“The Committee is of the opinion that although a careful stance is needed to be adopted in issuance of Compulsory License on a patent, it could, however, be considered in case of production of medicines and vaccines for the treatment of Covid-19 since the pandemic has led to a national health emergency in India,” the panel said in its report on the ‘Review of the Intellectual Property Rights (IPR) Regime in India’.
Noting that the generic production in large quantities without any obligation of patents would help in removal of supply constraints in availability of affordable drugs, medicines and vaccines at times of high case load and death toll due to Covid-19, it said: “The government should delve into the prospect of temporarily wavering patents rights and issuing Compulsory Licensing to tackle the inadequacy in availability and accessibility of Covid-19 vaccines and drugs during an emergency like situation induced by the pandemic”.
The panel also suggested the government to undertake a holistic review of IPR policy at the earliest and promulgate a specific law on IP financing to provide a concrete framework and determine standards for the protection and promotion of IP backed financing in India.
“It also urges the government to explore plausible ways to devise a uniform system of valuation of IP as an intangible asset in the country which would ensure a better evaluation of assets by financial institutions,” the committee said, adding that a mechanism also needs to be put in place to recognize and appoint IP evaluators in the country.
Re-establishment of the Intellectual Property Appellate Board (IPAB), inclusion of Artificial Intelligence and AI-related inventions in the ambit of the Patents Act and Copyrights Act, and a specific legislation to curb counterfeiting and piracy are the other suggestions.
“ It strongly recommends that the government, before scrapping of significant tribunals through an ordinance, should undertake a Judicial Impact Assessment along with wide consultations,” the panel said.
Emphasising that individuals, communities and manufacturers exhibiting traditional knowledge and indigenous inventions in their creations should not be bereft of benefits or royalties due to their exclusion from IPR regime, it recommended the government to review Section 3(p) of the Patents Act for including traditional knowledge of these entities under patents ensuring growth of an inclusive IPR regime in India.
“The committee notes with concern that a major share of 64% of the patents filed in India are by non-resident or foreign entities wherein the patents filed by domestic entities occupies a portion of only 36%,” it said.
The panel asked the government to conduct a “thorough analysis” on approving the patents on plants and seeds favourable to agriculture sector of the country with a pre-condition of making government of India as a participant in the patent and hold “proper discussions and wide consultations with farmers groups/ associations and necessary stakeholders” to examine the plausibility of allowing the patents on plants and seeds that yields benefits to the farmers of the country.

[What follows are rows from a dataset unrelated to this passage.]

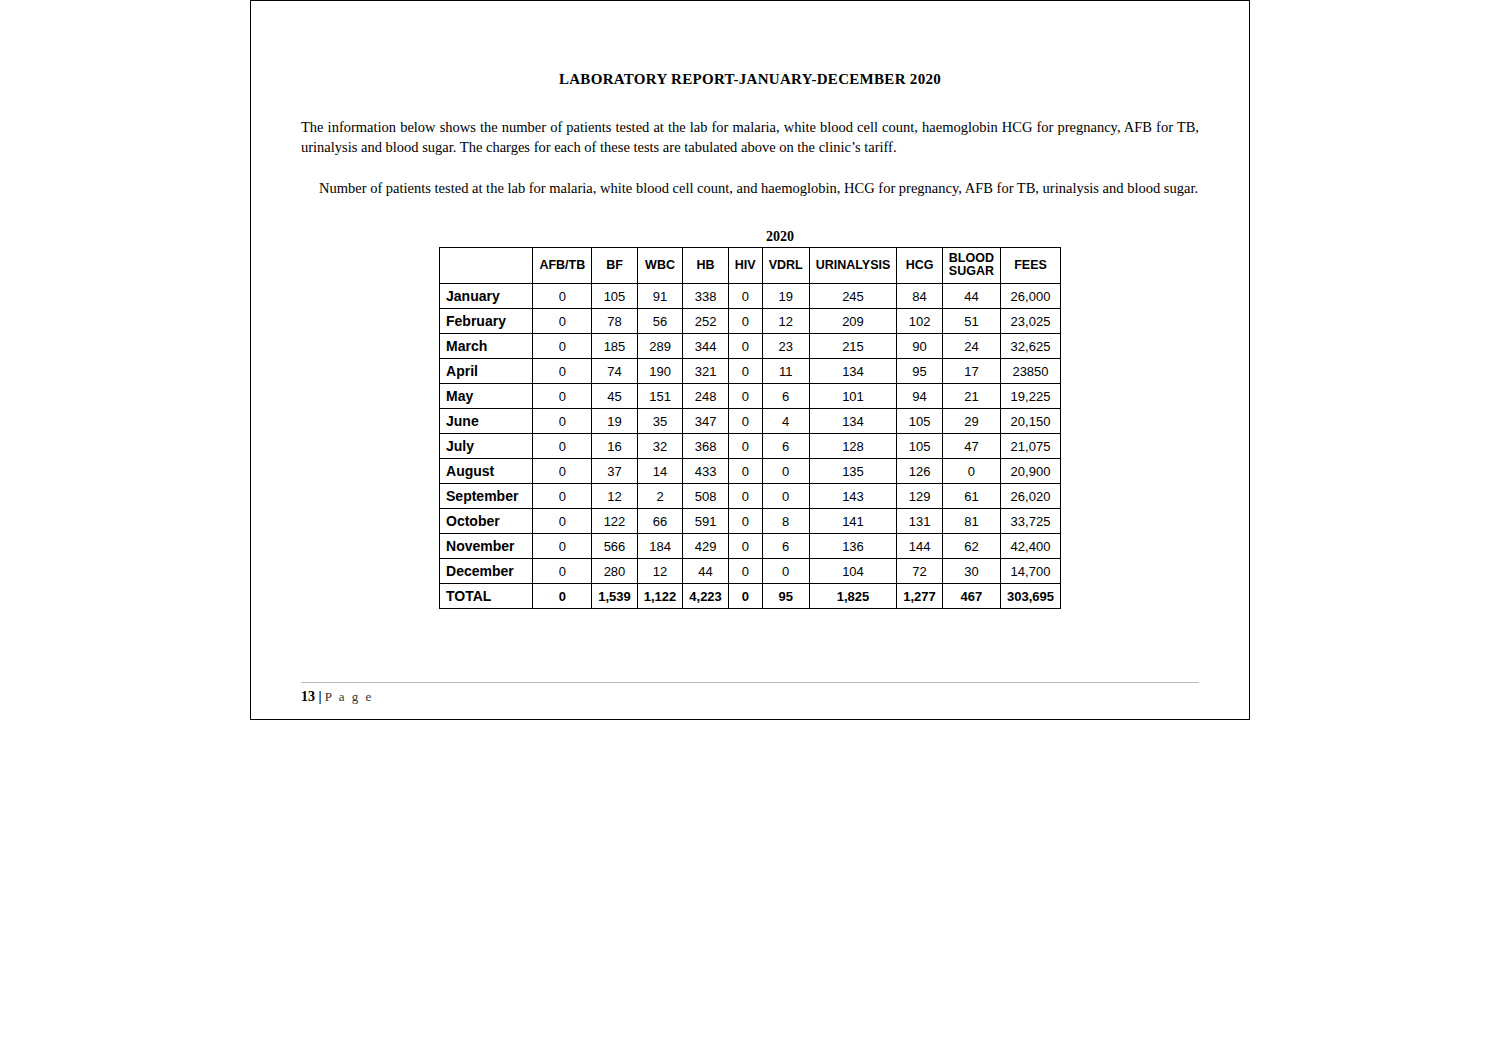LABORATORY REPORT-JANUARY-DECEMBER 2020
The information below shows the number of patients tested at the lab for malaria, white blood cell count, haemoglobin HCG for pregnancy, AFB for TB, urinalysis and blood sugar. The charges for each of these tests are tabulated above on the clinic’s tariff.
Number of patients tested at the lab for malaria, white blood cell count, and haemoglobin, HCG for pregnancy, AFB for TB, urinalysis and blood sugar.
2020
| | AFB/TB | BF | WBC | HB | HIV | VDRL | URINALYSIS | HCG | BLOOD SUGAR | FEES |
| --- | --- | --- | --- | --- | --- | --- | --- | --- | --- | --- |
| January | 0 | 105 | 91 | 338 | 0 | 19 | 245 | 84 | 44 | 26,000 |
| February | 0 | 78 | 56 | 252 | 0 | 12 | 209 | 102 | 51 | 23,025 |
| March | 0 | 185 | 289 | 344 | 0 | 23 | 215 | 90 | 24 | 32,625 |
| April | 0 | 74 | 190 | 321 | 0 | 11 | 134 | 95 | 17 | 23850 |
| May | 0 | 45 | 151 | 248 | 0 | 6 | 101 | 94 | 21 | 19,225 |
| June | 0 | 19 | 35 | 347 | 0 | 4 | 134 | 105 | 29 | 20,150 |
| July | 0 | 16 | 32 | 368 | 0 | 6 | 128 | 105 | 47 | 21,075 |
| August | 0 | 37 | 14 | 433 | 0 | 0 | 135 | 126 | 0 | 20,900 |
| September | 0 | 12 | 2 | 508 | 0 | 0 | 143 | 129 | 61 | 26,020 |
| October | 0 | 122 | 66 | 591 | 0 | 8 | 141 | 131 | 81 | 33,725 |
| November | 0 | 566 | 184 | 429 | 0 | 6 | 136 | 144 | 62 | 42,400 |
| December | 0 | 280 | 12 | 44 | 0 | 0 | 104 | 72 | 30 | 14,700 |
| TOTAL | 0 | 1,539 | 1,122 | 4,223 | 0 | 95 | 1,825 | 1,277 | 467 | 303,695 |
13 | P a g e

Further, it said that the timeline of four years to file an examination report by the patent applicant is too extensive and suggested the department to shorten it to a “reasonable time frame to avoid any unnecessary delay in examination and grants of patents”.
As per the report, a 1% improvement in protection of trademark, patent and copyright increases FDI by 3.8%, 2.8% and 6.8%, respectively.
The committee said it is “distressed” to note that in 2019, only 24,936 patents were granted in India which is “considerably low” as compared to 3,54,430 and 4,52,804 patents granted in US and China respectively.
“Also, the rate of increase in number of patents in India in the last four years has not been very impressive compared to that seen in US and China,” the committee said, adding that it is a matter of concern that less filing and grants of patents in India is co-related to a microscopic spending on Research and Development activities which is a meager 0.7% of India’s GDP.
It advised the government to explore opportunities in establishing Patent Protection Highways (PPH) with other nations to expedite and process patent applications. However, it recommended that before venturing on PPH programmes with other countries, impact assessment of the Japan PPH model may be made.
Moreover, the marking of products as ‘patent pending’ would empower the patentee by acting as a deterrent to IP crimes of unauthorized copying or counterfeiting of products and avoiding unnecessary infringements, according to the report.